▸ PROBLEM DESCRIPTION
Using the listing below, set down each line from the line containing "M 923,452 L 938,501 L 899,513 L 884,464 Z" through the line containing "M 251,512 C", both ends included, exactly and with nothing added.

▸ PROVIDED ENTRIES
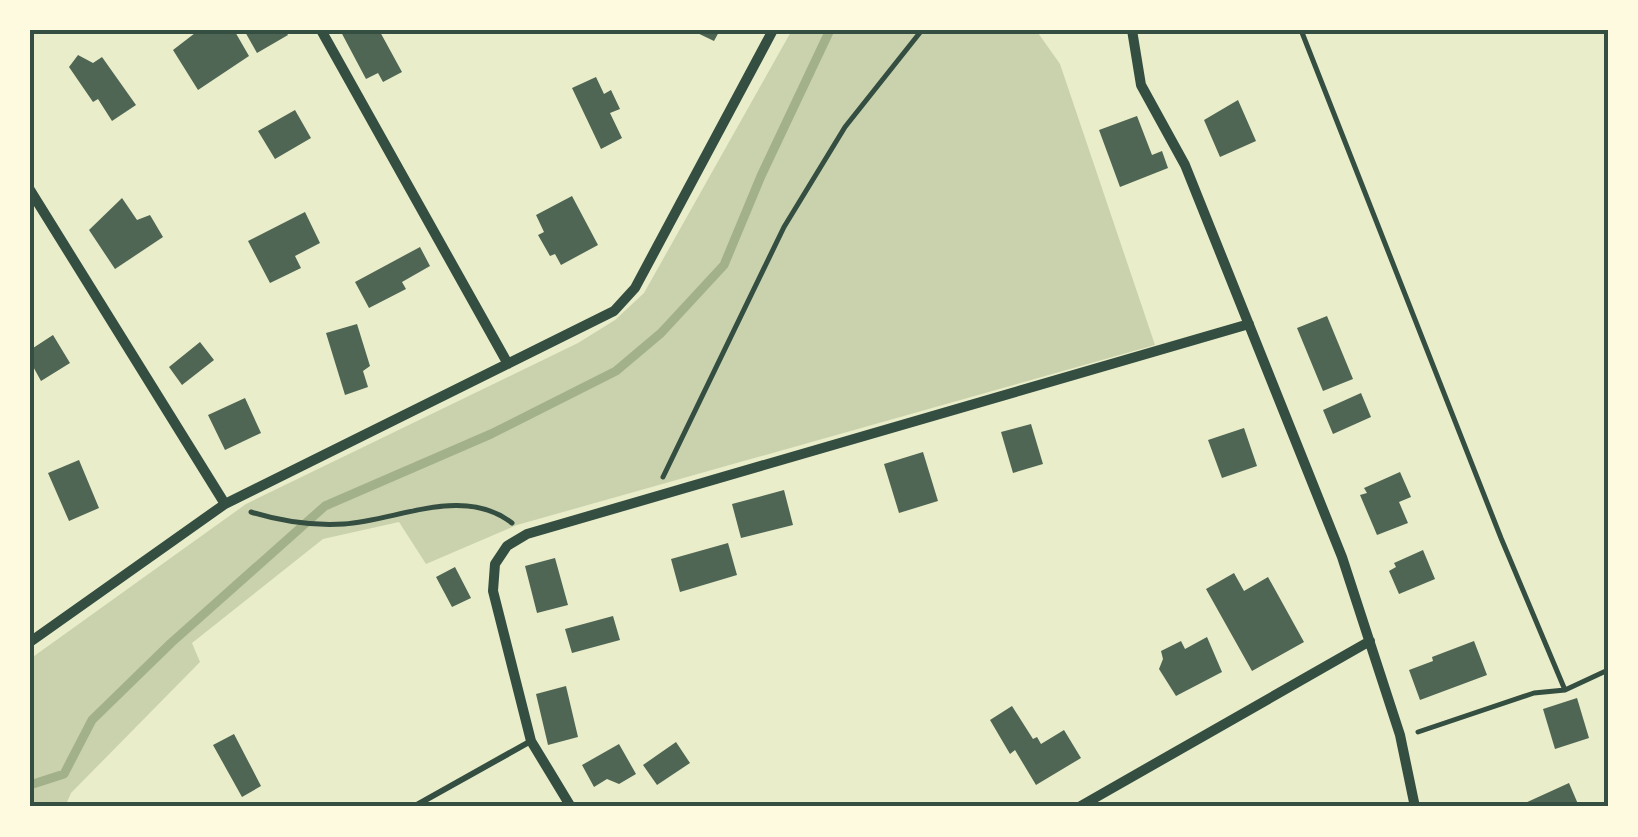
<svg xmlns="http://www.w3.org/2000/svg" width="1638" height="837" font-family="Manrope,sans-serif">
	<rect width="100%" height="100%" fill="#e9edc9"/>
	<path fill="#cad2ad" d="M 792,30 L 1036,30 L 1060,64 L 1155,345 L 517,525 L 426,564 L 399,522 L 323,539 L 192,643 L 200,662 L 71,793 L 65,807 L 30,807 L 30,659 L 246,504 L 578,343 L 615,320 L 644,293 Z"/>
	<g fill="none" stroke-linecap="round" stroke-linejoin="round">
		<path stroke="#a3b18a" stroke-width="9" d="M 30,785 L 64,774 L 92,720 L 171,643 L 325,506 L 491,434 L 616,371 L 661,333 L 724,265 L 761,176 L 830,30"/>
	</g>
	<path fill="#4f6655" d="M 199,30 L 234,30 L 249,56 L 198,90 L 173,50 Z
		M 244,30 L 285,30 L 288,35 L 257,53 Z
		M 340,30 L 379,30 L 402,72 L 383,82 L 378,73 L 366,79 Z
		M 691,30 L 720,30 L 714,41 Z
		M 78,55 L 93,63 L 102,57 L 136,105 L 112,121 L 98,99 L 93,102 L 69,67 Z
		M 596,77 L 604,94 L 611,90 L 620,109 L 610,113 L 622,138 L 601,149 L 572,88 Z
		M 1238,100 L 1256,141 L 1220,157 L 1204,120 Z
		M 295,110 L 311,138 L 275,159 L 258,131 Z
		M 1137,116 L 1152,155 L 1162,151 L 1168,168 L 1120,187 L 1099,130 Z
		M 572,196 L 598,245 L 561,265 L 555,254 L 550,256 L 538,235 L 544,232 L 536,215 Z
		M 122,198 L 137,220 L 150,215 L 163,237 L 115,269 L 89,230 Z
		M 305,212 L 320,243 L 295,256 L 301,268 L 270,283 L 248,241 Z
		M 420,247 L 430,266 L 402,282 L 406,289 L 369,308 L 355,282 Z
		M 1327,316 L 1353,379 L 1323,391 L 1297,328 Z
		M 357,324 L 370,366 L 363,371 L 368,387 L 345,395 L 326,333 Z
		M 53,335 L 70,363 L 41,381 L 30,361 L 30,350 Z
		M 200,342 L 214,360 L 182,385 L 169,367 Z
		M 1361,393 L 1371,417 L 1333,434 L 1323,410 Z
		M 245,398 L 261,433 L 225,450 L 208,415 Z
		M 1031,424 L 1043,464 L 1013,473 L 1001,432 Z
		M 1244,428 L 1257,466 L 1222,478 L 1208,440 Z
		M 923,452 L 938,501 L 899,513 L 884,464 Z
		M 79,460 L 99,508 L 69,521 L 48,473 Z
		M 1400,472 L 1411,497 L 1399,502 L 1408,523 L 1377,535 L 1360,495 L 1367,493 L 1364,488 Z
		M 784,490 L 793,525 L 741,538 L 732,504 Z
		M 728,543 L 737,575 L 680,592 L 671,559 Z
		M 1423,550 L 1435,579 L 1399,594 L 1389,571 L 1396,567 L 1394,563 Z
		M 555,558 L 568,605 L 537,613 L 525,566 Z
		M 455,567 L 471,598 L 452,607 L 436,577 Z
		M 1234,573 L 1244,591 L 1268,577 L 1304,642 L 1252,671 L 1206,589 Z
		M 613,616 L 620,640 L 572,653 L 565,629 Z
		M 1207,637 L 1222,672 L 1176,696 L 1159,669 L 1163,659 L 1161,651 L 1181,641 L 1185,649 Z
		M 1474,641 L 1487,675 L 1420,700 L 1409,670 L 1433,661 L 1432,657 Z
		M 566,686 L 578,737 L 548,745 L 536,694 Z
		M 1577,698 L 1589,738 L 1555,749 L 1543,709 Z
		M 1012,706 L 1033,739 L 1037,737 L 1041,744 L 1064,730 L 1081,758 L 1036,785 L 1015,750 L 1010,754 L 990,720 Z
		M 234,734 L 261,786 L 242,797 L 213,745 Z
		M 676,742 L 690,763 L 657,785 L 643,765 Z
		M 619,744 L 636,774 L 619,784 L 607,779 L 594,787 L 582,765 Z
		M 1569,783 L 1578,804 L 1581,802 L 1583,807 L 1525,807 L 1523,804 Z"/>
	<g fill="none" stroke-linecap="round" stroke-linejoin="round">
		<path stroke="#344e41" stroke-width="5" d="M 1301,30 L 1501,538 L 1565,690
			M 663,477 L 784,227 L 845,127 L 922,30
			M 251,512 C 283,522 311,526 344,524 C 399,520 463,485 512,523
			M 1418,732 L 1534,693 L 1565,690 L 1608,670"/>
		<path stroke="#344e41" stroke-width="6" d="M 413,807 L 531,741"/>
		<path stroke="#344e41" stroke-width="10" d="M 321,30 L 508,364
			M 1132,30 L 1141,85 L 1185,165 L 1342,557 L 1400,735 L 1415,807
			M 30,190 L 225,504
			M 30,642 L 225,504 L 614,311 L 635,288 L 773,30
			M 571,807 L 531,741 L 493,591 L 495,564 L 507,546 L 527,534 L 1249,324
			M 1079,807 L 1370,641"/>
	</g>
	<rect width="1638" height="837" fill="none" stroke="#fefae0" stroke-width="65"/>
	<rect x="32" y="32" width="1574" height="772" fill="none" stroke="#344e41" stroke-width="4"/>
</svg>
--
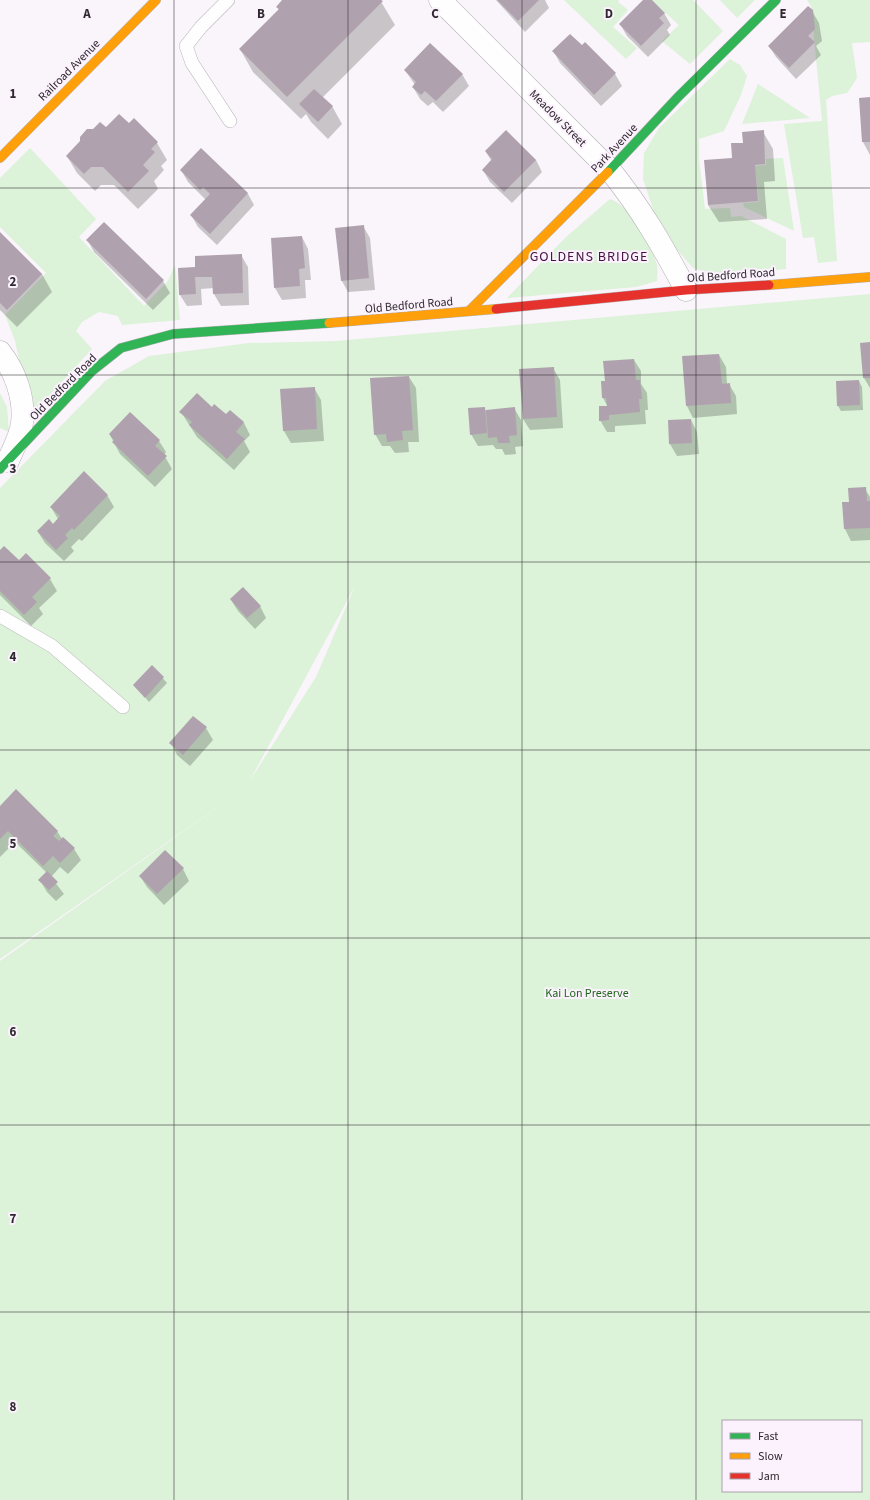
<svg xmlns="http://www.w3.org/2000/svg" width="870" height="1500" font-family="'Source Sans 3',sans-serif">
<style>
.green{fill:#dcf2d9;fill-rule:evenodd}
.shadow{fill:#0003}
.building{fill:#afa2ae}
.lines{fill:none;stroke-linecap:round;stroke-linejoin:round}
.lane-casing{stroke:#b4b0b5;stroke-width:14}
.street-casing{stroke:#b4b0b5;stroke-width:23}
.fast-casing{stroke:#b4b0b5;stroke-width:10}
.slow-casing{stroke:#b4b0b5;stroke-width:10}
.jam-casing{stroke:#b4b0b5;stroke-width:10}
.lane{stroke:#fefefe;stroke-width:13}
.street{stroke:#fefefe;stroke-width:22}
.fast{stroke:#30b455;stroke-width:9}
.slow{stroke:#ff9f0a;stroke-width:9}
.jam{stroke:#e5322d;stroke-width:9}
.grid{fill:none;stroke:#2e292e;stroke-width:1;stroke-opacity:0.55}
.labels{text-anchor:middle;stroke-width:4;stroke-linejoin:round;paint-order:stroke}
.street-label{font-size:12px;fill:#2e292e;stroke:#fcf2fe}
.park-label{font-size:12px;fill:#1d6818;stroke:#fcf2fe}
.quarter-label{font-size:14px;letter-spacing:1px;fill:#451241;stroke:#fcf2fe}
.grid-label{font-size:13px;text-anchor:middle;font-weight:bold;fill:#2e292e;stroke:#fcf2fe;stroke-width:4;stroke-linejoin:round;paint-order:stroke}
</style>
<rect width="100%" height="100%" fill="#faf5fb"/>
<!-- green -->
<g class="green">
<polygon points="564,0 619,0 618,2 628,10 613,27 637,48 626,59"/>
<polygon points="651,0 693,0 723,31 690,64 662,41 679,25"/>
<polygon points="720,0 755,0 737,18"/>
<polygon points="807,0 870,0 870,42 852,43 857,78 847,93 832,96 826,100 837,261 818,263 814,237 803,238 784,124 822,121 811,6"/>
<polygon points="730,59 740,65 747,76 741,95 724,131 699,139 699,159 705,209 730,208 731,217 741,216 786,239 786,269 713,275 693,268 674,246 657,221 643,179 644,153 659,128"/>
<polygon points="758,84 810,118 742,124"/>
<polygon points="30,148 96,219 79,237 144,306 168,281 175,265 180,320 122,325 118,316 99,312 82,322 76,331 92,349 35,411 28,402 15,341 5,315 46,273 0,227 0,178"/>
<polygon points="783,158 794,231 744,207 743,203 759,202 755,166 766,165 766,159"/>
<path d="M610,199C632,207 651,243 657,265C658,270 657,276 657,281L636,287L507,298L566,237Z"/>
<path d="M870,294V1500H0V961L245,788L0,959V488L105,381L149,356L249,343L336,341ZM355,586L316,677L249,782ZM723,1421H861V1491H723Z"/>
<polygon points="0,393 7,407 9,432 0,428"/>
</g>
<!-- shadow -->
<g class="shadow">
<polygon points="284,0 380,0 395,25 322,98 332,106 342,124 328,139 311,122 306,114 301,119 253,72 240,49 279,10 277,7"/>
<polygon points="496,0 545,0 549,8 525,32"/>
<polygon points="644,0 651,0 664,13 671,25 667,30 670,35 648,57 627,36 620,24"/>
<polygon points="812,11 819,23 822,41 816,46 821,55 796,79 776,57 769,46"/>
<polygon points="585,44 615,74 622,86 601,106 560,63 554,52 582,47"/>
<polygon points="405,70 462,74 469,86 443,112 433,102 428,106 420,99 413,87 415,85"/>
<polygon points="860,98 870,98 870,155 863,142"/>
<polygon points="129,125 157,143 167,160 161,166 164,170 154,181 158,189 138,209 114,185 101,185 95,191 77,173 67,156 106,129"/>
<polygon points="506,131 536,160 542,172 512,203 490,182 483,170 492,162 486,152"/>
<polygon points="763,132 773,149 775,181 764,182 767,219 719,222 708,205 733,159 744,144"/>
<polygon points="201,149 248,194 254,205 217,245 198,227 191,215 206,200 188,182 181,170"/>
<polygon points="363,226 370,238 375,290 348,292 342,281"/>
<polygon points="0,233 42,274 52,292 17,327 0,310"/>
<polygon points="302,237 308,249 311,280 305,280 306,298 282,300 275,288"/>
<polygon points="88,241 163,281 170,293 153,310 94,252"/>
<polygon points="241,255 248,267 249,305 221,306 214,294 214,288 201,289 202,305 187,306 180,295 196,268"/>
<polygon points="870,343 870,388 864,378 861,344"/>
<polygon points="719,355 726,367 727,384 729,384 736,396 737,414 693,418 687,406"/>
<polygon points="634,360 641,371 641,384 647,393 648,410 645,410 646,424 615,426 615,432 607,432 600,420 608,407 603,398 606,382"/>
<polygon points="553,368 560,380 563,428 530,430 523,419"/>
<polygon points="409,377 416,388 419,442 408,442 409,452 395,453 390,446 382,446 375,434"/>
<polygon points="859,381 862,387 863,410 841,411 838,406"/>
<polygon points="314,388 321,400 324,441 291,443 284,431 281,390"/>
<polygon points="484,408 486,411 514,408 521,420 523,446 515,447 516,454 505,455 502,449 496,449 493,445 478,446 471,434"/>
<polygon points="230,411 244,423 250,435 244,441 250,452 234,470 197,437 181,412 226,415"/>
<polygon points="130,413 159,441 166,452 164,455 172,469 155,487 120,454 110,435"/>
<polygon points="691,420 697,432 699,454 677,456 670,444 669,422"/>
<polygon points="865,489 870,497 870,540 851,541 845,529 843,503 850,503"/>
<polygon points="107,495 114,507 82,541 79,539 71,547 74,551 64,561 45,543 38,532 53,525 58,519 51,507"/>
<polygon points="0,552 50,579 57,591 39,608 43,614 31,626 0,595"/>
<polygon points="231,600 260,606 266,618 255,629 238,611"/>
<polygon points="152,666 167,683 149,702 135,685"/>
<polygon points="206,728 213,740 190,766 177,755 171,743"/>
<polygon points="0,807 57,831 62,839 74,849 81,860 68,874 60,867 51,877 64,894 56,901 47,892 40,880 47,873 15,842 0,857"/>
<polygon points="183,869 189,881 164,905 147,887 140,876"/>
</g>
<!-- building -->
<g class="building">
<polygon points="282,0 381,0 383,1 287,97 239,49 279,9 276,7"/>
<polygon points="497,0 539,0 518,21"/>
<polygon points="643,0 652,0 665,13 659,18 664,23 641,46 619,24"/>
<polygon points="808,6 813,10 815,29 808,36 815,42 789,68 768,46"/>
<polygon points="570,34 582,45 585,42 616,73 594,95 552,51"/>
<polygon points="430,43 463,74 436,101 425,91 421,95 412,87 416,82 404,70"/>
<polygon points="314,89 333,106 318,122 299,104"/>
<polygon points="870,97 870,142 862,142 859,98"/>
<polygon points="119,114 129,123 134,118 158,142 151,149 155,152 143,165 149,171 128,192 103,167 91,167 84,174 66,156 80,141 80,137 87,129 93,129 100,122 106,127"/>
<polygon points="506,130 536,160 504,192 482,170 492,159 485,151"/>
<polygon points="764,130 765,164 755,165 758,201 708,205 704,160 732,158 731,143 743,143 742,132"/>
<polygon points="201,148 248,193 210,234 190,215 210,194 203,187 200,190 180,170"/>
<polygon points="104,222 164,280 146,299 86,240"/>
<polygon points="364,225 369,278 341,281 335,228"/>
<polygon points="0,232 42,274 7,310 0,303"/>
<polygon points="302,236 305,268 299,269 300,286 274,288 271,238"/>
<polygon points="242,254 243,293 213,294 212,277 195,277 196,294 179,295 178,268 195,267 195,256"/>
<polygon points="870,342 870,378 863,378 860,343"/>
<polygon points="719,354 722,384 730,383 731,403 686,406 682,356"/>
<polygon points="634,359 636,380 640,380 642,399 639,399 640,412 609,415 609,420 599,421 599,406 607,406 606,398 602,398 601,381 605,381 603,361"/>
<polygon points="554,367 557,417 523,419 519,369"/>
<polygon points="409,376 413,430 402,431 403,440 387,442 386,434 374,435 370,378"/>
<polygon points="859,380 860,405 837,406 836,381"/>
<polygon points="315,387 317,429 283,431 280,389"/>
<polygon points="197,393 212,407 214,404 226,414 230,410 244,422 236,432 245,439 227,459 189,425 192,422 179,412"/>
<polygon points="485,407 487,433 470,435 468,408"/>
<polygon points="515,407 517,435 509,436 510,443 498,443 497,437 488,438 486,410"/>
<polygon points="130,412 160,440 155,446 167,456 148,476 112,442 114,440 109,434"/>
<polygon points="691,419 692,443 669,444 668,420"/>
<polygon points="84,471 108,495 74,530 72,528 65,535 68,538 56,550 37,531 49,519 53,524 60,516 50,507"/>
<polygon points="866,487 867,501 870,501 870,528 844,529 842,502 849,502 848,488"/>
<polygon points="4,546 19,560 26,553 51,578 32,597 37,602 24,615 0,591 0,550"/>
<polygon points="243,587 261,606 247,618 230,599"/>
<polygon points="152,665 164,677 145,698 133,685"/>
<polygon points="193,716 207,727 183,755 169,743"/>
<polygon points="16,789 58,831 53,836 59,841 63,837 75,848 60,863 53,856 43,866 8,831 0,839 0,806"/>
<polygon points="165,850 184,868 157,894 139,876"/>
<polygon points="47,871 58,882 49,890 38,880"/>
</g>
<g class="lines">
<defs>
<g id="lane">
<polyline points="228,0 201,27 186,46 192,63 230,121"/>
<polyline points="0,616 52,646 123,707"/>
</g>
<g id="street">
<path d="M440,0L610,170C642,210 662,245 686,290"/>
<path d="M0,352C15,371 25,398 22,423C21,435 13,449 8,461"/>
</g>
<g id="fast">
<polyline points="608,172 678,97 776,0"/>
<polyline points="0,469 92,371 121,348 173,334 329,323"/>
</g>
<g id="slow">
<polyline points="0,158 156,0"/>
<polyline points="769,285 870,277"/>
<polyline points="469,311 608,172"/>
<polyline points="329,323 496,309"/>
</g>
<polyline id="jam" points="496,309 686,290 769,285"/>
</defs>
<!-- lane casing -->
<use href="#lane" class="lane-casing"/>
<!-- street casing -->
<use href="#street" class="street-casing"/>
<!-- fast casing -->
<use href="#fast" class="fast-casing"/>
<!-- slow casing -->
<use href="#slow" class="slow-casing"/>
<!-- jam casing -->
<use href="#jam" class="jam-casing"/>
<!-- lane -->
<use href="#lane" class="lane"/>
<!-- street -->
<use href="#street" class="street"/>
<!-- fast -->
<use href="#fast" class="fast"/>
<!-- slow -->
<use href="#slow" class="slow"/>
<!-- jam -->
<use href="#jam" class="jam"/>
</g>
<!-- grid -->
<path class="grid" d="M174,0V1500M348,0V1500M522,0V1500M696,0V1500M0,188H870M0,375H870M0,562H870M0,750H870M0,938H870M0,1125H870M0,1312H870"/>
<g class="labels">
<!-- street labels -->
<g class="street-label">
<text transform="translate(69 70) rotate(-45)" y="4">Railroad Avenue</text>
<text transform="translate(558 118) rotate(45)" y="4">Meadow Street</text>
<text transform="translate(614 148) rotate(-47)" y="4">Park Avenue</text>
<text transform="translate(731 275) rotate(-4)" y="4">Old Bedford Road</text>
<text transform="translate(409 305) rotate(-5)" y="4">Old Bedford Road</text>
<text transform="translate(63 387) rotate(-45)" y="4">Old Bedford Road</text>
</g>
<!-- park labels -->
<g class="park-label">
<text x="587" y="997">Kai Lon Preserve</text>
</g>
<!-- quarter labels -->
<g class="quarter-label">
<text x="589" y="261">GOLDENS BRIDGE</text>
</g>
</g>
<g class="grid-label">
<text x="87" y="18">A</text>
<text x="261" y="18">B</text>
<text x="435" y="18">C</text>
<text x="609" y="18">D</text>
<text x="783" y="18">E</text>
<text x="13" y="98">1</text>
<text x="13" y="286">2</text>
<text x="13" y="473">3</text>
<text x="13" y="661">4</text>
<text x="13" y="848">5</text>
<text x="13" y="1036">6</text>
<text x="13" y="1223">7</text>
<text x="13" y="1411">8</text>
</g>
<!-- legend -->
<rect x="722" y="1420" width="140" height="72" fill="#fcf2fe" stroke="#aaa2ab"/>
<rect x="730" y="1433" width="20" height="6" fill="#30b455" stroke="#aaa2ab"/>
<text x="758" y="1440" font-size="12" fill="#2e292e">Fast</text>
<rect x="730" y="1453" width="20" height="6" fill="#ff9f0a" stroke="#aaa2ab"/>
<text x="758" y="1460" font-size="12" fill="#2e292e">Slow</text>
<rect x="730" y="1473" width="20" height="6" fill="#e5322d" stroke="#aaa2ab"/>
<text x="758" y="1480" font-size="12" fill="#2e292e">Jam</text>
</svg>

▸ YOUR RESPONSE
		M 923,452 L 938,501 L 899,513 L 884,464 Z
		M 79,460 L 99,508 L 69,521 L 48,473 Z
		M 1400,472 L 1411,497 L 1399,502 L 1408,523 L 1377,535 L 1360,495 L 1367,493 L 1364,488 Z
		M 784,490 L 793,525 L 741,538 L 732,504 Z
		M 728,543 L 737,575 L 680,592 L 671,559 Z
		M 1423,550 L 1435,579 L 1399,594 L 1389,571 L 1396,567 L 1394,563 Z
		M 555,558 L 568,605 L 537,613 L 525,566 Z
		M 455,567 L 471,598 L 452,607 L 436,577 Z
		M 1234,573 L 1244,591 L 1268,577 L 1304,642 L 1252,671 L 1206,589 Z
		M 613,616 L 620,640 L 572,653 L 565,629 Z
		M 1207,637 L 1222,672 L 1176,696 L 1159,669 L 1163,659 L 1161,651 L 1181,641 L 1185,649 Z
		M 1474,641 L 1487,675 L 1420,700 L 1409,670 L 1433,661 L 1432,657 Z
		M 566,686 L 578,737 L 548,745 L 536,694 Z
		M 1577,698 L 1589,738 L 1555,749 L 1543,709 Z
		M 1012,706 L 1033,739 L 1037,737 L 1041,744 L 1064,730 L 1081,758 L 1036,785 L 1015,750 L 1010,754 L 990,720 Z
		M 234,734 L 261,786 L 242,797 L 213,745 Z
		M 676,742 L 690,763 L 657,785 L 643,765 Z
		M 619,744 L 636,774 L 619,784 L 607,779 L 594,787 L 582,765 Z
		M 1569,783 L 1578,804 L 1581,802 L 1583,807 L 1525,807 L 1523,804 Z"/>
	<g fill="none" stroke-linecap="round" stroke-linejoin="round">
		<path stroke="#344e41" stroke-width="5" d="M 1301,30 L 1501,538 L 1565,690
			M 663,477 L 784,227 L 845,127 L 922,30
			M 251,512 C 283,522 311,526 344,524 C 399,520 463,485 512,523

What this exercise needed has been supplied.